▶ _Page extract_
By MyQuants | November 2025
Introduction
Clustering products by their descriptions is one of those fundamental problems that there is practically no resource for online. So I've written this to help out fellow lost souls..
The basic concept is simple, take a large volume of products from multiple vendors, and cluster those products into groups of same or similar products based on their description. Sounds easy on the face of it but as we all know it's never that easy.
Problem Definition
The primary problem is to identify which products across two datasets are similar or belong in the same cluster based on textual descriptions.
- High volume: Catalogs often contain tens or hundreds of thousands of SKUs.

▶ _Given data_
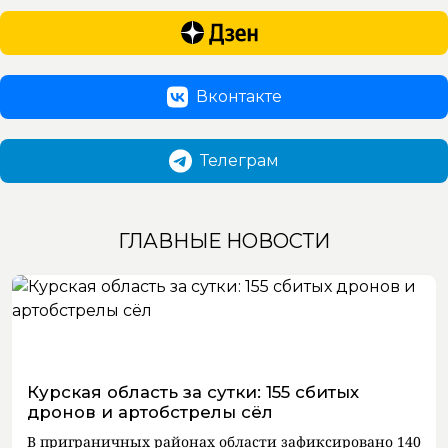
Вконтакте
Телеграм
ГЛАВНЫЕ НОВОСТИ
Курская область за сутки: 155 сбитых
дронов и артобстрелы сёл
В приграничных районах области зафиксировано 140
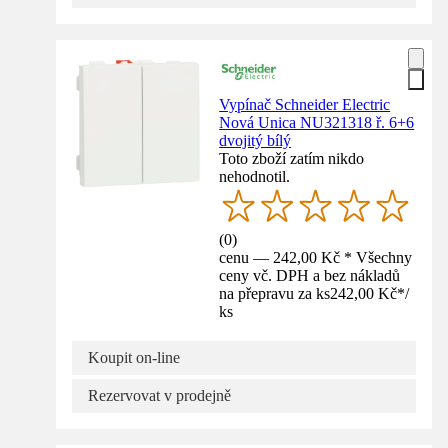
Vypínač Schneider Electric
Nová Unica NU321318 ř. 6+6
dvojitý bílý
Toto zboží zatím nikdo
nehodnotil.
(
0
)
cenu — 242,00 Kč * Všechny
ceny vč. DPH a bez nákladů
na přepravu za ks
242,00 Kč
*
/
ks
Koupit on-line
Rezervovat v prodejně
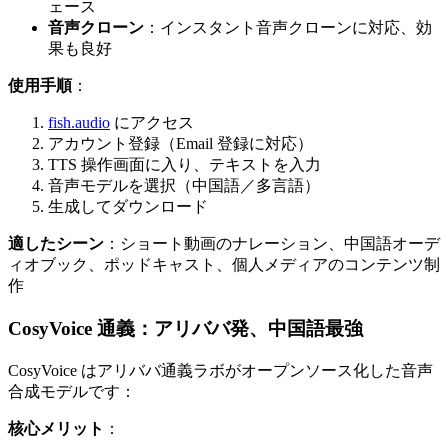
ェース
音声クローン
：インスタント音声クローンに対応、効
果も良好
使用手順
：
fish.audio
にアクセス
アカウント登録（Email 登録に対応）
TTS 操作画面に入り、テキストを入力
音声モデルを選択（中国語／多言語）
生成してダウンロード
適したシーン
：ショート動画のナレーション、中国語オーデ
ィオブック、ポッドキャスト、個人メディアのコンテンツ制
作
CosyVoice 通義：アリババ発、中国語最強
CosyVoice はアリババ通義ラボがオープンソース化した音声
合成モデルです：
核心メリット
：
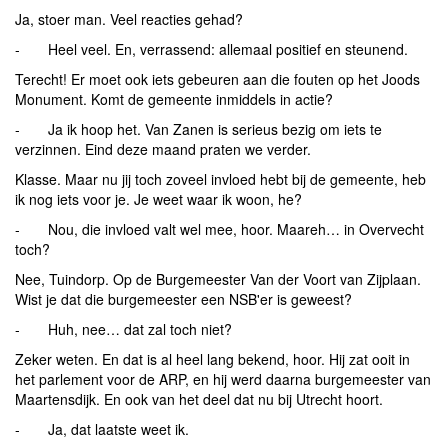
Ja, stoer man. Veel reacties gehad?
- Heel veel. En, verrassend: allemaal positief en steunend.
Terecht! Er moet ook iets gebeuren aan die fouten op het Joods
Monument. Komt de gemeente inmiddels in actie?
- Ja ik hoop het. Van Zanen is serieus bezig om iets te
verzinnen. Eind deze maand praten we verder.
Klasse. Maar nu jij toch zoveel invloed hebt bij de gemeente, heb
ik nog iets voor je. Je weet waar ik woon, he?
- Nou, die invloed valt wel mee, hoor. Maareh… in Overvecht
toch?
Nee, Tuindorp. Op de Burgemeester Van der Voort van Zijplaan.
Wist je dat die burgemeester een NSB'er is geweest?
- Huh, nee… dat zal toch niet?
Zeker weten. En dat is al heel lang bekend, hoor. Hij zat ooit in
het parlement voor de ARP, en hij werd daarna burgemeester van
Maartensdijk. En ook van het deel dat nu bij Utrecht hoort.
- Ja, dat laatste weet ik.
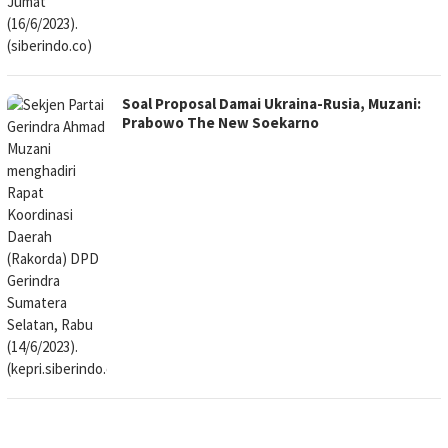
Soal Proposal Damai Ukraina-Rusia, Muzani:
Prabowo The New Soekarno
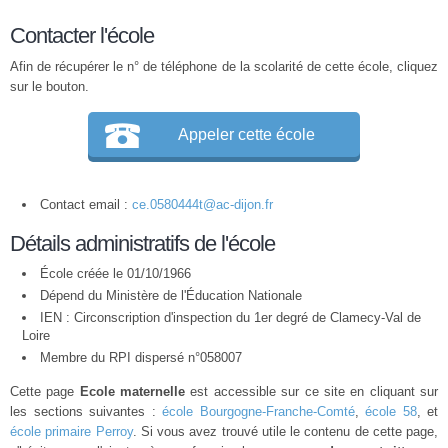
Contacter l'école
Afin de récupérer le n° de téléphone de la scolarité de cette école, cliquez
sur le bouton.
Appeler cette école
Contact email :
ce.0580444t@ac-dijon.fr
Détails administratifs de l'école
École créée le 01/10/1966
Dépend du Ministère de l'Éducation Nationale
IEN : Circonscription d'inspection du 1er degré de Clamecy-Val de
Loire
Membre du
RPI
dispersé n°058007
Cette page
Ecole maternelle
est accessible sur ce site en cliquant sur
les sections suivantes :
école Bourgogne-Franche-Comté
,
école 58
, et
école primaire Perroy
. Si vous avez trouvé utile le contenu de cette page,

▶ _Explore the material_
• a. According to the product clustering extract, how many SKUs do catalogs often contain?
• b. Reproduce the listing's lines from the line with "Contacter l'école" up to and including the line with "est accessible sur ce site en cliquant sur".
The product clustering extract and the listing were taken from unrelated sources.

▶ _Activity answers_
• a. Tens or hundreds of thousands.

• b.
Contacter l'école
Afin de récupérer le n° de téléphone de la scolarité de cette école, cliquez
sur le bouton.
Appeler cette école
Contact email :
ce.0580444t@ac-dijon.fr
Détails administratifs de l'école
École créée le 01/10/1966
Dépend du Ministère de l'Éducation Nationale
IEN : Circonscription d'inspection du 1er degré de Clamecy-Val de
Loire
Membre du
RPI
dispersé n°058007
Cette page
Ecole maternelle
est accessible sur ce site en cliquant sur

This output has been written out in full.